I want to measure vibration with an ADXL103/ADXL203 accelerometer and sample the analog output voltage with an AD7887 ADC at a rate of around 2.5kHz. The samples are then used to calculate an RMS value (based on 5000 samples). The bandwidth of the accelerometer will be limited to 500Hz with a 10nF capacitor as described in the datasheet.

The ADXL103/ADXL203 has an output impedance of 32k and this leads me to my question: Can I connect the accelerometer output directly to the AD7887 input or do I need a buffer amplifier between the two? The datasheet of the ADC only says that the source impedance should be kept low. Would I still be OK with the 32k impedance? I only need around 1% accuracy/resolution of the calculated RMS value and I really would like to avoid the buffer amplifier if at all possible (for space reasons).

Could someone give me some guidance please. Many thanks!

  • Hi MaVo, 

    I would recommend using a buffer between the XL and the ADC. I think when the AD7887 datasheet says low impedance means in the tens or low hundreds of Ohms. Higher impedances will result in too much harmonic distortion on the AD7887. 

    I hope this helps, 


  • Hello Pablo,

    Many thanks for the quick reply. I agree, in an ideal world there should be a buffer, but I am struggling with real estate on the PCB. In the AD7887 datasheet there is a graph showing THD versus input frequency for different source impedances and it ends at 1k. So 32k seems way above.

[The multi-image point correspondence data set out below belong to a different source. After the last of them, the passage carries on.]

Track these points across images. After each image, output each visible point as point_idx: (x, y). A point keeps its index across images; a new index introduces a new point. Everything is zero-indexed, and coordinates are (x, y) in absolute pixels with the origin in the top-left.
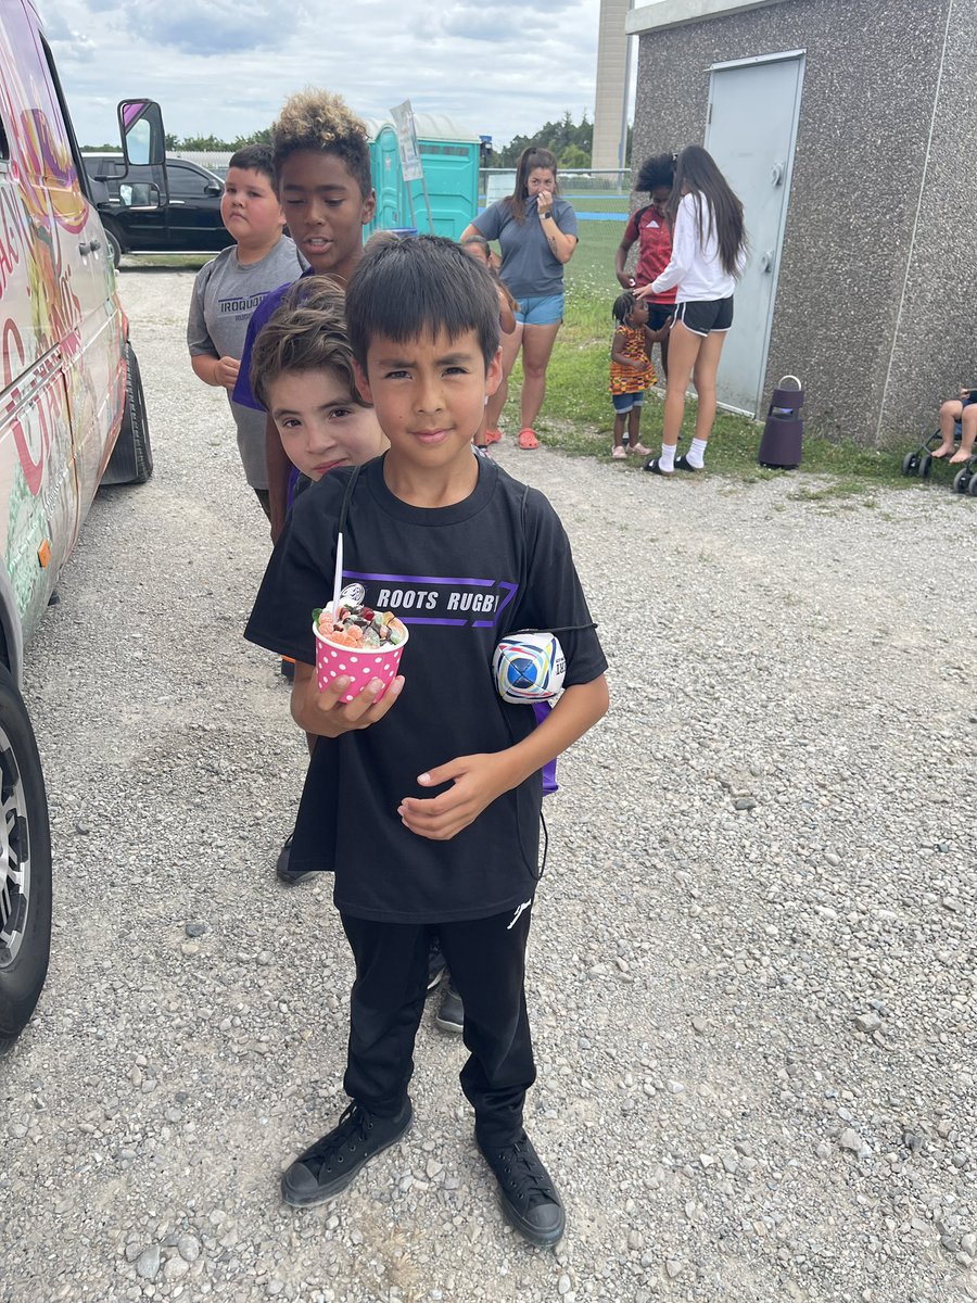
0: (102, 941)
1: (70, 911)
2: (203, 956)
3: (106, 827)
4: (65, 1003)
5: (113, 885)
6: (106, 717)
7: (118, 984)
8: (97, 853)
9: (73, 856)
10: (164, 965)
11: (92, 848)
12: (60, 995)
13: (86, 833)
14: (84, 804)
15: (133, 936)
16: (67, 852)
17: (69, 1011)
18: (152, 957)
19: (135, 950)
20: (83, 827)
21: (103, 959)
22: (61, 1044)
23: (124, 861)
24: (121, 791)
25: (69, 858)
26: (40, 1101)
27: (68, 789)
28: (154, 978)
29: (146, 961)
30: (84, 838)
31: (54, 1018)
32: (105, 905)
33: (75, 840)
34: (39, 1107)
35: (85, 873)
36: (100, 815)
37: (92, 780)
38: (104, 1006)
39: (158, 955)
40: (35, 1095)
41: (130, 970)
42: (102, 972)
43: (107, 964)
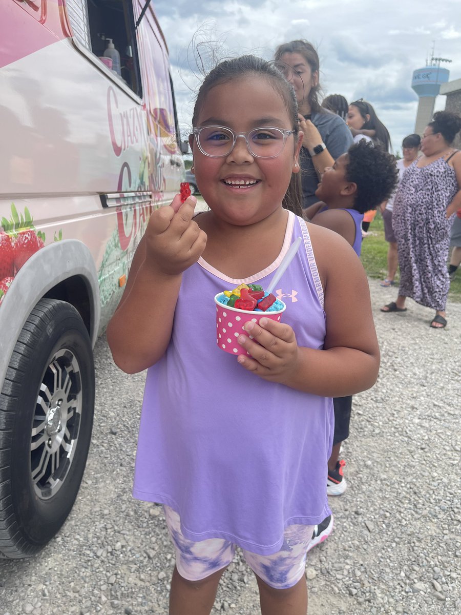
0: (108, 497)
1: (96, 476)
2: (161, 519)
3: (126, 432)
4: (77, 531)
5: (121, 465)
6: (140, 377)
7: (109, 526)
8: (118, 446)
9: (105, 445)
10: (137, 519)
11: (116, 442)
12: (76, 526)
13: (115, 434)
14: (118, 418)
15: (125, 497)
16: (103, 442)
17: (78, 537)
18: (132, 513)
19: (124, 507)
20: (114, 430)
21: (105, 508)
22: (68, 557)
23: (130, 453)
24: (138, 415)
25: (103, 446)
26: (46, 591)
27: (112, 409)
28: (130, 527)
29: (128, 515)
30: (114, 436)
31: (69, 539)
32: (114, 476)
33: (109, 436)
34: (44, 595)
35: (108, 456)
36: (124, 426)
37: (125, 407)
38: (98, 538)
39: (136, 512)
40: (44, 587)
41: (118, 518)
42: (102, 516)
43: (106, 512)
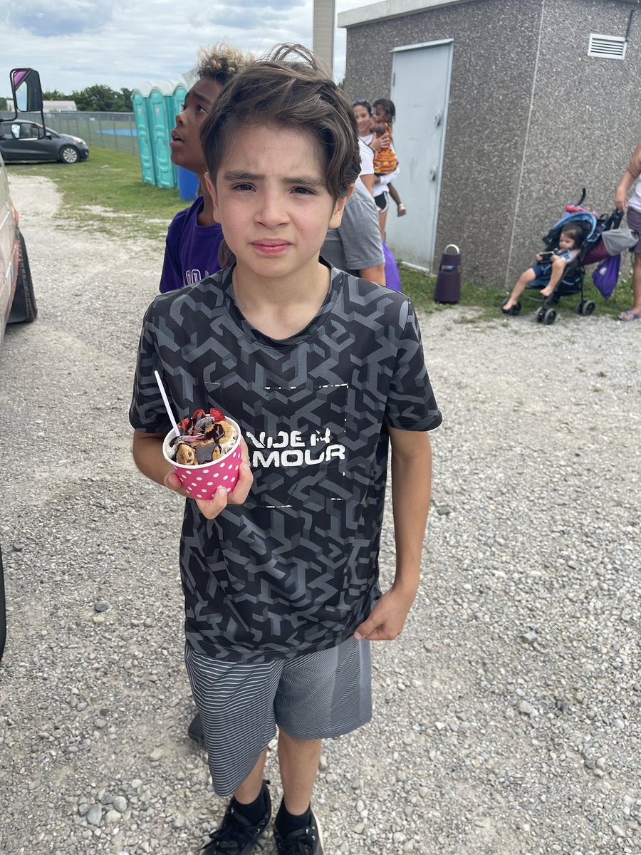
0: (39, 618)
1: (15, 600)
2: (108, 624)
3: (33, 546)
4: (19, 658)
5: (42, 582)
6: (24, 475)
7: (53, 645)
8: (29, 563)
9: (13, 565)
10: (82, 631)
11: (25, 559)
12: (16, 654)
13: (20, 550)
14: (16, 532)
15: (60, 613)
16: (8, 563)
17: (22, 664)
18: (74, 626)
19: (62, 623)
20: (18, 546)
21: (41, 630)
22: (20, 684)
23: (47, 567)
24: (40, 522)
25: (10, 567)
26: (10, 720)
27: (4, 523)
28: (77, 640)
29: (70, 629)
30: (19, 553)
31: (13, 668)
32: (39, 596)
33: (13, 555)
34: (10, 724)
35: (22, 576)
36: (28, 538)
37: (19, 516)
38: (46, 659)
39: (78, 625)
40: (6, 718)
41: (60, 635)
42: (42, 637)
43: (44, 632)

    However, my input signal is bandwidth limited to 500Hz and I am sampling only at 2.5kHz, so I don't know how relevant THD is at these low frequencies. Unfortunately I have no experience what the THD value actually means in practice. I understand the definition, but not the practical implications. As I said I only need a 1% FS accuracy. Any further thoughts?


  • Hi Matt, 

    One important thing to notice is that in the AD7887 datasheet says: " If the on-chip reference is to be used externally in a system, it must be buffered before it is applied elsewhere. [..] When the internal reference is disabled, SW1, shown in Figure 14, opens and the input impedance seen at the AIN1/VREF pin is the input impedance of the reference buffer, which is in the region of gigaohms. When the internal reference is enabled, the input impedance seen at the pin is typically 10 kΩ." 

    If you disabled the internal reference, then you are good. If not, then the XL signal would be severely attenuated. 

    P/S: THD gives you an idea of linearity (or non-linearity) of the system. Say you input a pure sine wave of a 1kHz frequency to the ADC, in an ideally linear system you expect to have only the 1kHz sine but digitalized at the output of the ADC. In the real world, there are non-linearities and harmonic will be seen at the output of the ADC. The THD is a way to quantify the additional signal content with respect to the input signal.


  • Hello Pablo,

    Many thanks for your further reply, much appreciated. The datasheet could be a bit clearer. The way I read it is that this high impedance only applies when the AIN1/VREF pin is used as a reference input. I don't think it applies when the pin is used as a signal input??

    Regarding THD, all I would need to know is how many effective bits (ENOB) are left, if I connect without a buffer, i.e. through the 32k impedance and a 10nF capacitor to ground, limiting the bandwidth to 500Hz. As I understand it THD gets worse the higher the input frequency and I am at the low end. If I end up with 8 bits, that's all I need.

    I picked this ADC because I need a 125°C rating, a 5V supply voltage and a minimum sampling rate of 5kHz. Do you have any suggestions for an alternative ADC? What ADC do people typically use with these accelerometers?

    Many thanks again for your help!